Challenge 1:
Please pull from the time change listing the lines running from the one containing "84 dial: white -> grey" through the one containing "44: 4:19 -> 4:44", and omit the picture lines from your answer.

Page text:
It further appears from the documentary evidence that respondent assumed charge of the conduct of the legal transactions on behalf of his wife and Mr. Hogan, her attorney, before he had been asked to represent some of the Greenwood heirs. In this connection attention is directed to petitioner’s Exhibit 6, herein, being a letter or notice to the bureau of awards, signed by respondent; also to a similar letter or notice, petitioner’s Exhibit 8, signed Mrs. L. Josephine Moses, care of J. Arnold Moses, No. 38 Park Row, Manhattan, New York City.” The notices and letters were dated June and July, 1914, respectively. The learned referee further reported that many letters written by the respondent did contain false and untrue statements by respondent, so admitted by him on the witness stand, and he found that under all the circumstances of this proceeding that the making of the false statements above referred to was reprehensible and unprofessional and that a thorough inspection of the documentary evidence indicates conclusively to the mind of the referee that the respondent’s chief concern during the entire series of transactions was his own and his wife’s interest rather than his clients; that the respondent did represent conflicting or adverse interests; that the respondent’s conduct in such representation of conflicting or adverse interests was improper and unethical.

The respondent’s acts and writings during the transactions here in question do not square with his explanations now, but rather lend color and weight to the inference strongly indicated by the documentary evidence as a whole, namely, that in each instance he took that course with the affairs and interests of his clients among the Greenwood heirs which would most benefit his wife and himself; that it appears that the whole course of action is apparently that of an acute experienced lawyer thoroughly knowing what he is about; that nowhere does it appear that the things done by the respondent were manifestly adverse to his own or his wife’s interests; that upon the principal point of the respondent’s brief, that respondent’s course taken altogether really was for the best interests of his clients, the referee is compelled to find from the evidence that such is not the case for the reason that the documentary evidence shows beyond question that respondent’s plan of procedure in regard to the transactions involved was not then, *86as it is now claimed to have been; the documentary evidence on this point is altogether too clear and conclusiye; and he reports:

(a) That with knowledge that the tax lien held by his wife was a lien on the award made to unknown owners, respondent sought and obtained from some of those owners (the Greenwood heirs) retainers to appear for them in a proceeding to distribute the award.
“ (b) That after being so retained action to foreclose the tax lien held by respondent’s wife was commenced in which his clients were named as defendants.
“ (c) That while in such action John H. Hogan was named as attorney of record for plaintiff, yet in fact respondent in the main conducted the proceedings and held himself out as having complete control of the action.
(d) That the acts and declarations of the respondent relating to the action and his interest therein were incompatible with his professional duty to his cHents, the defendants in the action.
(e) That the interests of his cHents, the defendants in the action who were entitled to a share in the distribution of the award, were adverse to the interests of the plaintiff who sued to foreclose a Hen on that award.
“ (f) That while there is no proof that respondent’s cHents sustained any loss, yet the situation created by respondent and his dual attitude was potential of danger to and imperiled their interests.
On the first charge I find the respondent guilty of misconduct as an attorney and counsellor at law.”

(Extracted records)
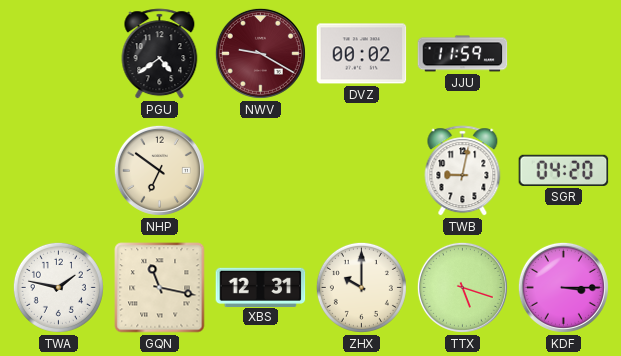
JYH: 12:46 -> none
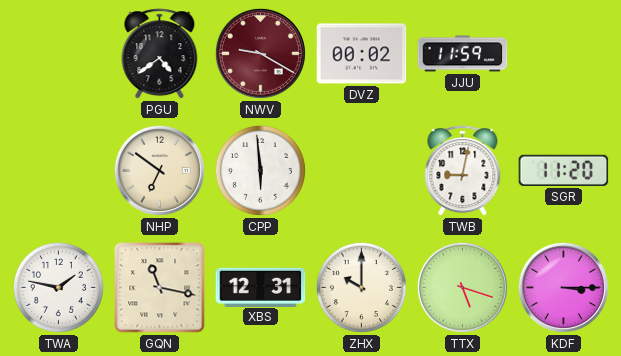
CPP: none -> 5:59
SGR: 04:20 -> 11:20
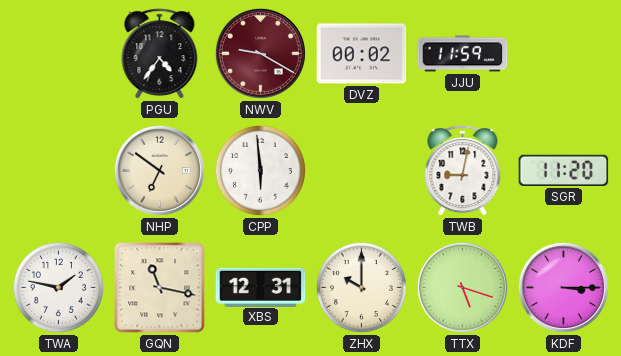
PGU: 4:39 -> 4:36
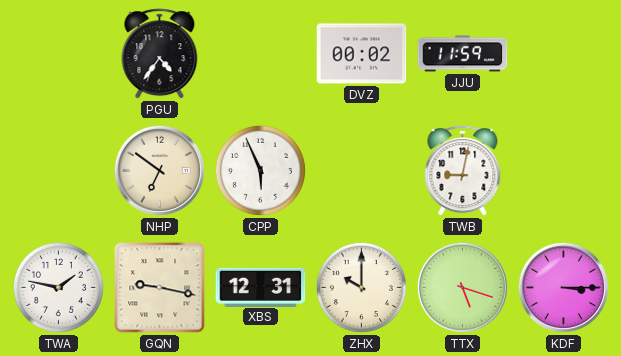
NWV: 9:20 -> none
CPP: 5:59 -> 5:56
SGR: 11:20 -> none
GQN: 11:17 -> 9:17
==
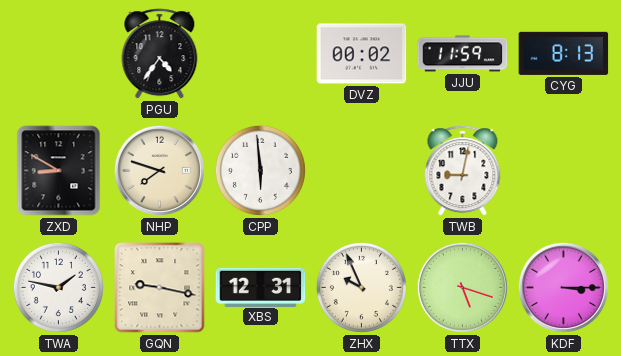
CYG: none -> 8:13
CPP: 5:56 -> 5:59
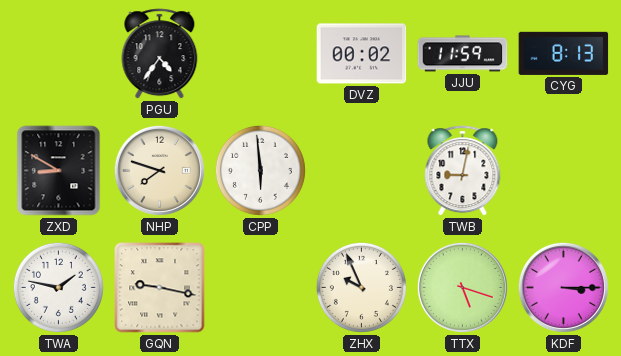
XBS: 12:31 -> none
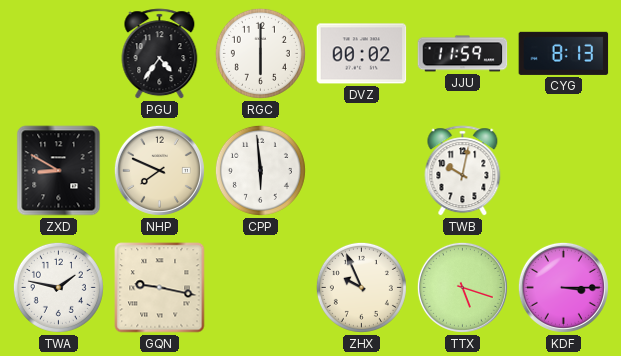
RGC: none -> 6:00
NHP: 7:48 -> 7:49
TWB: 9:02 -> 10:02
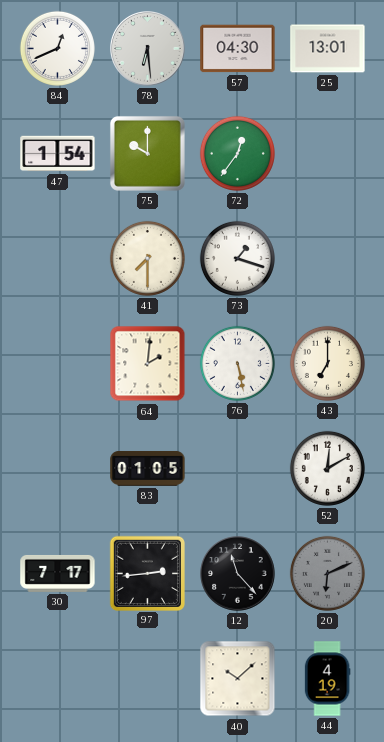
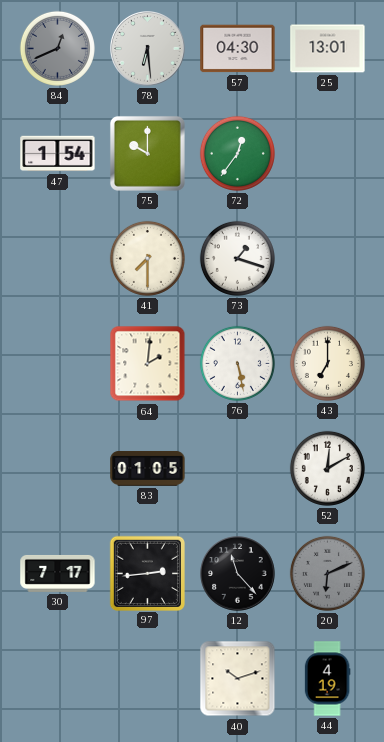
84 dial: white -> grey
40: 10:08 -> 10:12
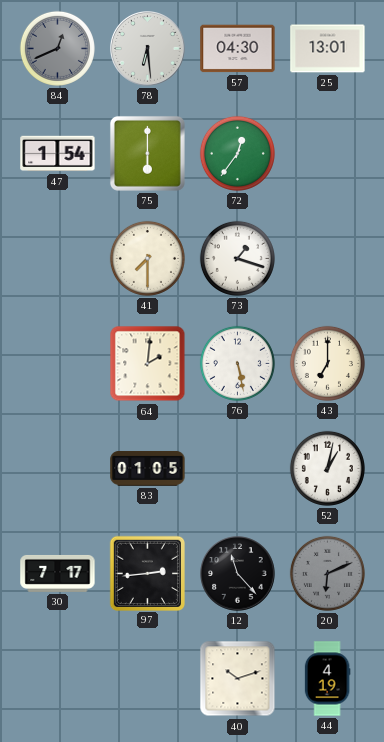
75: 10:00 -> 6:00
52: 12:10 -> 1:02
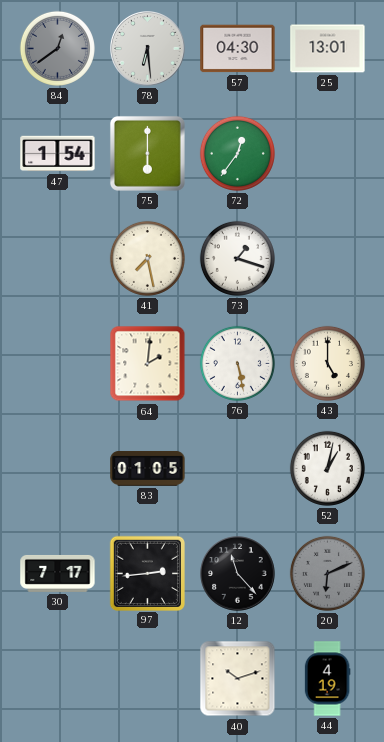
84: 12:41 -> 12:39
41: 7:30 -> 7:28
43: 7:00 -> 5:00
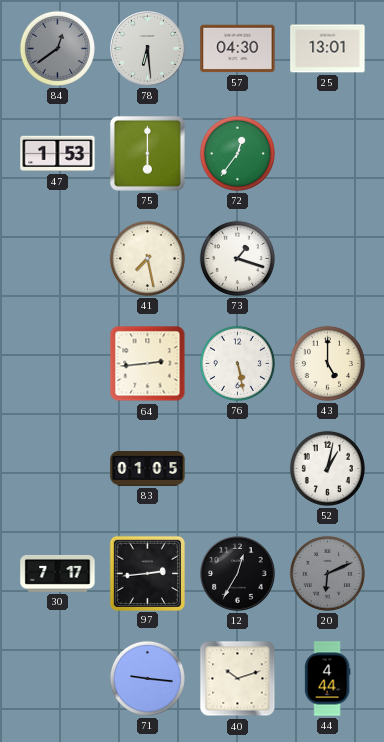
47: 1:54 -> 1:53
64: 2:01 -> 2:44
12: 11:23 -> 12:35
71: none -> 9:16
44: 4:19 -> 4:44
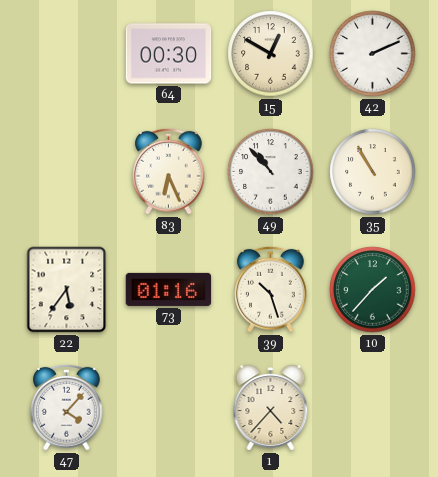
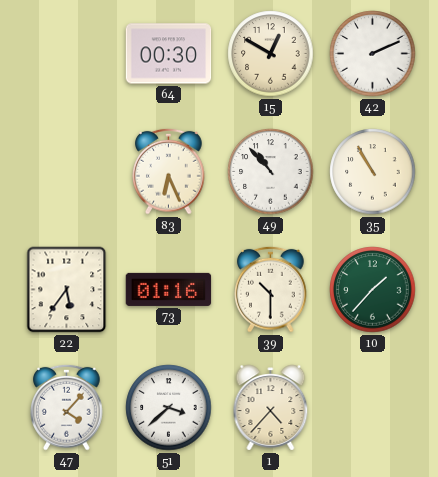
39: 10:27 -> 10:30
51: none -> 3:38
==
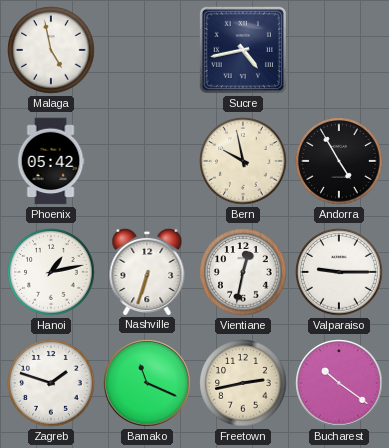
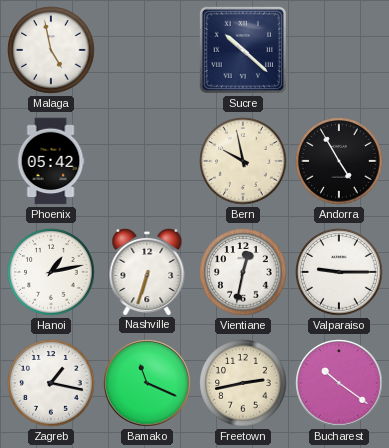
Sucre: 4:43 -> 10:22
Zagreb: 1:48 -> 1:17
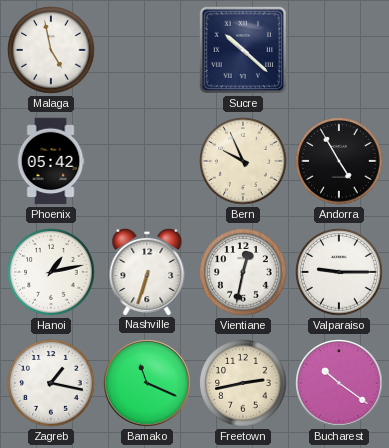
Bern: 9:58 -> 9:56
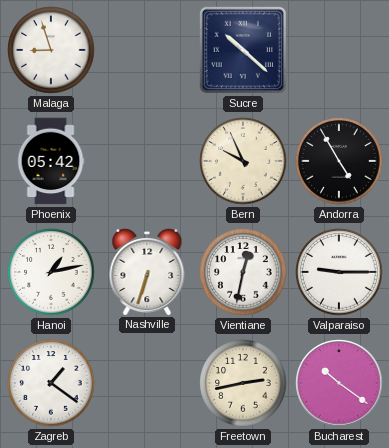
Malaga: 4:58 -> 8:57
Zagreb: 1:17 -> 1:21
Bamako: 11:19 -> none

Challenge 2:
Write the next part of the text on the attorney's misconduct, picking up after its final sentence.

Output 1:
84 dial: white -> grey
40: 10:08 -> 10:12
75: 10:00 -> 6:00
52: 12:10 -> 1:02
84: 12:41 -> 12:39
41: 7:30 -> 7:28
43: 7:00 -> 5:00
47: 1:54 -> 1:53
64: 2:01 -> 2:44
12: 11:23 -> 12:35
71: none -> 9:16
44: 4:19 -> 4:44

Output 2:
A careful examination of the testimony and exhibits can lead but to the one conclusion, namely, that the respondent’s conduct was improper and unprofessional. It is as old as holy writ that no man can serve two masters. .His wife’s interests were clearly adverse to those of the Greenwood heirs, whom he had solicited to be his cHents, and the record is replete with evidence as to his attempts to secure advantages for himself and his wife adverse to the interests of those cHents and incompatible with his duty towards them. The earnest attempt of his counsel to explain away the respondent’s own letters and to account for his conduct upon the ground of mental disturbances did not impress the referee and does not impress us. We think the conclusion reached by the learned referee is in accord with the overwhelming weight of the evidence and we approve the same.

The second charge contained in the petition is as follows:

“ In March, 1918, Mr. Justice Mullan of the Supreme Court of the State of New York, filed an opinion in the case of Municipal Liens Company against James A. Glover, et al. (reported in the *87New York Law Journal of March 20, 1918), in which he criticised the conduct of the respondent in said action. Thereafter the opinion was called to the attention of the Committee on Grievances of the Association of the Bar of the City of New York and on April 18, 1918, the Committee met and investigated the matter. On May 8, 1918, the respondent submitted to one of the justices of the Supreme Court an affidavit verified by him in an action entitled O’Reilly vs. Havens and others in which he referred to the criticisms contained in the aforesaid opinion filed by Mr. Justice Mullan and then stated under oath as follows:
“ ‘ The criticism was investigated by a full committee composed of members of the Association of the Bar of the City of New York and they have found that my practice was perfect and that the statement of facts in the opinion was not in accordance with the facts of the case.’
At the time of the verification and filing of the said affidavit by the respondent the Committee on Grievances had not made any finding with respect to the respondent’s practice or with reference to the facts stated in the opinion of Mr. Justice Mullan and the statements to that effect in the respondent’s affidavit above quoted are untrue.”

As to this charge the learned referee reports as follows:

“ The respondent, in his answer and his testimony admitted the facts as charged in the petition. He denied, however, that he had used the word ‘ found ’ in a legal sense, but intended the ordinary acceptation of the meaning of the word,— ‘ ascertained ’ or ‘ discovered.’
Respondent’s admissions leave little for the referee to do. . All that can be said must be directed to the question of mitigation. However much the referee would like to take a lenient view of an act which in the case of a layman would be readily understandable and perhaps excusable, nevertheless he does not feel justified in accepting the respondent’s explanation of this offense. The respondent was a lawyer of many years’ experience. He must have known the necessity for accuracy of statement at all times but especially so under oath and in writing. He knew that he was making a paper which constituted evidence in a legal proceeding. He should have known, whether he did or not, that legal verbiage in a legal paper in a legal proceeding would receive legal interpretation. And he should have known that the word 6 found ’ used in the context here employed and under those circumstances would be given its legal significance by any judge to whom it might be submitted. The respondent further should have known, if he did not, that no such ' finding ’ had been made, for before mak*88ing affidavit to such effect he should have satisfied himself as to the exact fact of the matter before signing his name.
“ Upon the second charge I find the respondent guilty of misconduct as an attorney and counsellor at law.”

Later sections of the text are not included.